◆ Written task
Reproduce the text of all the rows below word for word, leaving the pictures out of your answer.
++++ Excerpted data
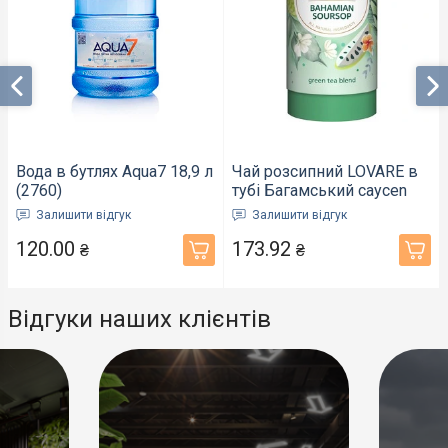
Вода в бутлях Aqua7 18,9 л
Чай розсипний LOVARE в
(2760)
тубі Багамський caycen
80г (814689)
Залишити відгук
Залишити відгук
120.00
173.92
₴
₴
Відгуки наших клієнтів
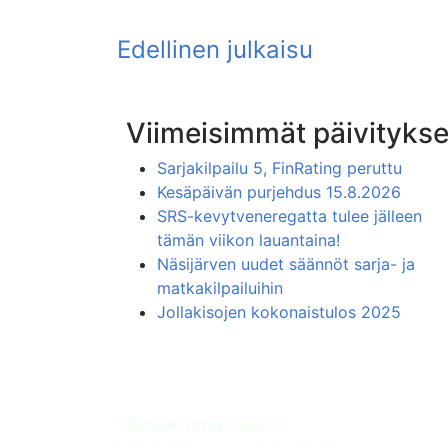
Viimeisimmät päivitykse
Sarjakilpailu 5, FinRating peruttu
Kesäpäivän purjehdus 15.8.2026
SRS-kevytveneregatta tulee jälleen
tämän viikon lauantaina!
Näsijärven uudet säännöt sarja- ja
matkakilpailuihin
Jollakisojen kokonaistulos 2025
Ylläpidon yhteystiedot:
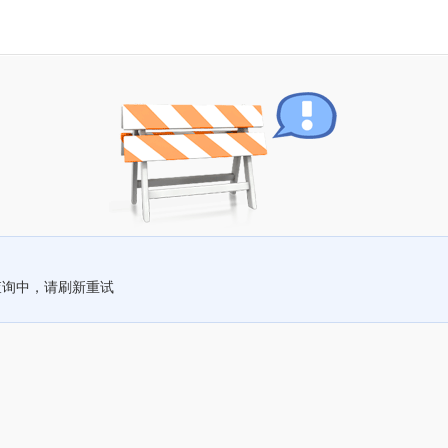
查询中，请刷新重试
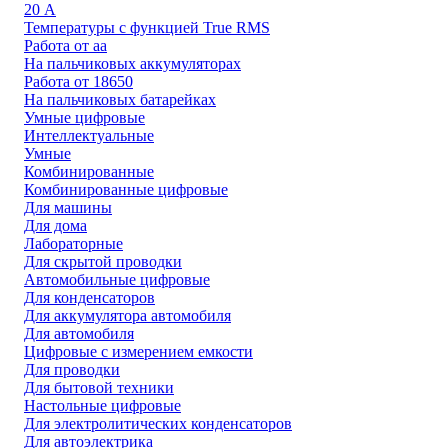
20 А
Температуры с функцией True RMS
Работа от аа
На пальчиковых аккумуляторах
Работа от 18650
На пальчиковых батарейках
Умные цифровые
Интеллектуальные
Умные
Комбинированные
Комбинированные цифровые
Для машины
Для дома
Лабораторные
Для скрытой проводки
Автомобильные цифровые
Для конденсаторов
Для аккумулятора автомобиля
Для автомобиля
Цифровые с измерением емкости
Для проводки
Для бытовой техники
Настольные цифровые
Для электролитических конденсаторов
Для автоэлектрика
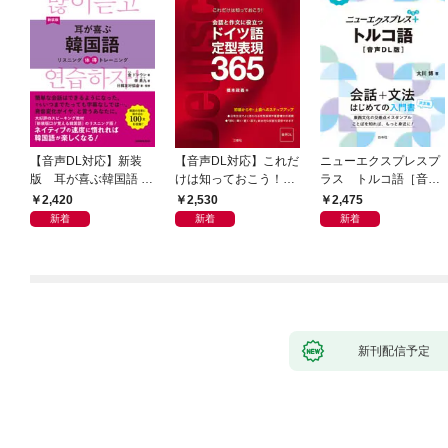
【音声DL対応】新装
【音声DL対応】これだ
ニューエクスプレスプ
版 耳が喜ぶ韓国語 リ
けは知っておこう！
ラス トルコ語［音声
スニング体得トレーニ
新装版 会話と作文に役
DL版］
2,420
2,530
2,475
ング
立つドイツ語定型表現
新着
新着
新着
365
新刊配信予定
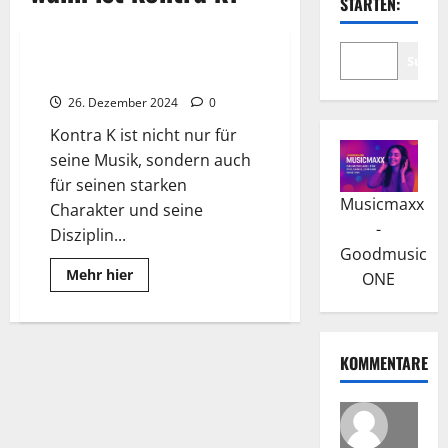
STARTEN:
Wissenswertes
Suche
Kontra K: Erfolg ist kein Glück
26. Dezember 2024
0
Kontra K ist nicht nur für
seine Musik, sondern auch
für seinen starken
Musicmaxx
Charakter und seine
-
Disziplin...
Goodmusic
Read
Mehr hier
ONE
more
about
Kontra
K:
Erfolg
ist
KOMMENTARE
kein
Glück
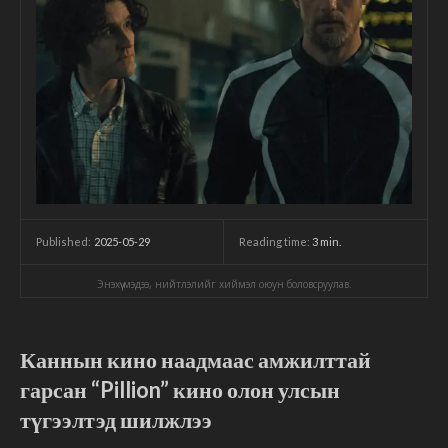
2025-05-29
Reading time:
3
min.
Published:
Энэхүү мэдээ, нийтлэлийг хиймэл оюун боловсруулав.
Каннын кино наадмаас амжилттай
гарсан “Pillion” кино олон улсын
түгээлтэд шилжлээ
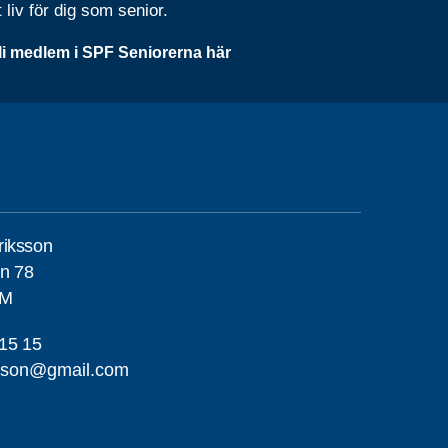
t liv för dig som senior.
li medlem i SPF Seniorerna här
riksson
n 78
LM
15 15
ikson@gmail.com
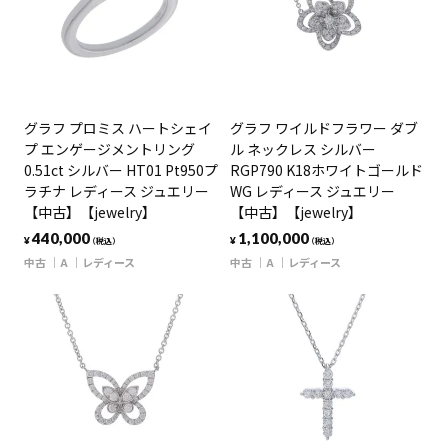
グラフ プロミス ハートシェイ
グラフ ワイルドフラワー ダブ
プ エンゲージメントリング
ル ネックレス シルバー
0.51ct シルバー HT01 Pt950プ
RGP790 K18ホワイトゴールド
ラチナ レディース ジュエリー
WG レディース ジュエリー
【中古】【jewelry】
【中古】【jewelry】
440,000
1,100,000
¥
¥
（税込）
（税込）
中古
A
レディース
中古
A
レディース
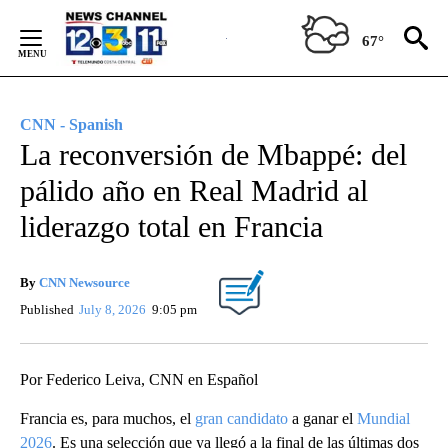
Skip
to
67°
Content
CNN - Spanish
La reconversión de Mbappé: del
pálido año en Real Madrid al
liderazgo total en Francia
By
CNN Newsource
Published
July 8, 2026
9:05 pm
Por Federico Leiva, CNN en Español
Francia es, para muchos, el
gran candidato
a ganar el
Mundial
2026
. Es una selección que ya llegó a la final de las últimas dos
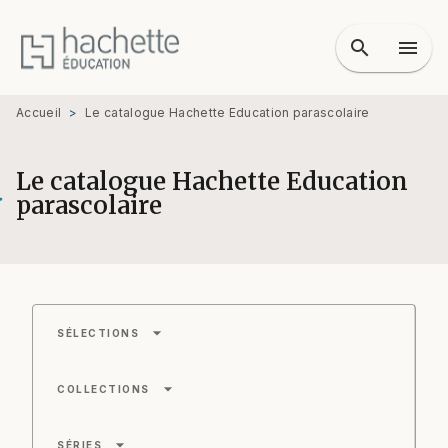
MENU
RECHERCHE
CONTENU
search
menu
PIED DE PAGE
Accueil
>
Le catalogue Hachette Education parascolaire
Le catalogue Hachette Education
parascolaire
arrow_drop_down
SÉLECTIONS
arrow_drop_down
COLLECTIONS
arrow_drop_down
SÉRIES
++++++++
◆ Answer section
Вода в бутлях Aqua7 18,9 л
Чай розсипний LOVARE в
(2760)
тубі Багамський caycen
80г (814689)
Залишити відгук
Залишити відгук
120.00
173.92
₴
₴
Відгуки наших клієнтів
Viimeisimmät päivitykse
Sarjakilpailu 5, FinRating peruttu
Kesäpäivän purjehdus 15.8.2026
SRS-kevytveneregatta tulee jälleen
tämän viikon lauantaina!
Näsijärven uudet säännöt sarja- ja
matkakilpailuihin
Jollakisojen kokonaistulos 2025
Ylläpidon yhteystiedot:
查询中，请刷新重试
20 А
Температуры с функцией True RMS
Работа от аа
На пальчиковых аккумуляторах
Работа от 18650
На пальчиковых батарейках
Умные цифровые
Интеллектуальные
Умные
Комбинированные
Комбинированные цифровые
Для машины
Для дома
Лабораторные
Для скрытой проводки
Автомобильные цифровые
Для конденсаторов
Для аккумулятора автомобиля
Для автомобиля
Цифровые с измерением емкости
Для проводки
Для бытовой техники
Настольные цифровые
Для электролитических конденсаторов
Для автоэлектрика
【音声DL対応】新装
【音声DL対応】これだ
ニューエクスプレスプ
版 耳が喜ぶ韓国語 リ
けは知っておこう！
ラス トルコ語［音声
スニング体得トレーニ
新装版 会話と作文に役
DL版］
2,420
2,530
2,475
ング
立つドイツ語定型表現
新着
新着
新着
365
新刊配信予定
STARTEN:
Wissenswertes
Suche
Kontra K: Erfolg ist kein Glück
26. Dezember 2024
0
Kontra K ist nicht nur für
seine Musik, sondern auch
für seinen starken
Musicmaxx
Charakter und seine
-
Disziplin...
Goodmusic
Read
Mehr hier
ONE
more
about
Kontra
K:
Erfolg
ist
KOMMENTARE
kein
Glück
2025-05-29
Reading time:
3
min.
Published:
Энэхүү мэдээ, нийтлэлийг хиймэл оюун боловсруулав.
Каннын кино наадмаас амжилттай
гарсан “Pillion” кино олон улсын
түгээлтэд шилжлээ
t liv för dig som senior.
li medlem i SPF Seniorerna här
riksson
n 78
LM
15 15
ikson@gmail.com
グラフ プロミス ハートシェイ
グラフ ワイルドフラワー ダブ
プ エンゲージメントリング
ル ネックレス シルバー
0.51ct シルバー HT01 Pt950プ
RGP790 K18ホワイトゴールド
ラチナ レディース ジュエリー
WG レディース ジュエリー
【中古】【jewelry】
【中古】【jewelry】
440,000
1,100,000
¥
¥
（税込）
（税込）
中古
A
レディース
中古
A
レディース
Skip
to
67°
Content
CNN - Spanish
La reconversión de Mbappé: del
pálido año en Real Madrid al
liderazgo total en Francia
By
CNN Newsource
Published
July 8, 2026
9:05 pm
Por Federico Leiva, CNN en Español
Francia es, para muchos, el
gran candidato
a ganar el
Mundial
2026
. Es una selección que ya llegó a la final de las últimas dos
MENU
RECHERCHE
CONTENU
search
menu
PIED DE PAGE
Accueil
>
Le catalogue Hachette Education parascolaire
Le catalogue Hachette Education
parascolaire
arrow_drop_down
SÉLECTIONS
arrow_drop_down
COLLECTIONS
arrow_drop_down
SÉRIES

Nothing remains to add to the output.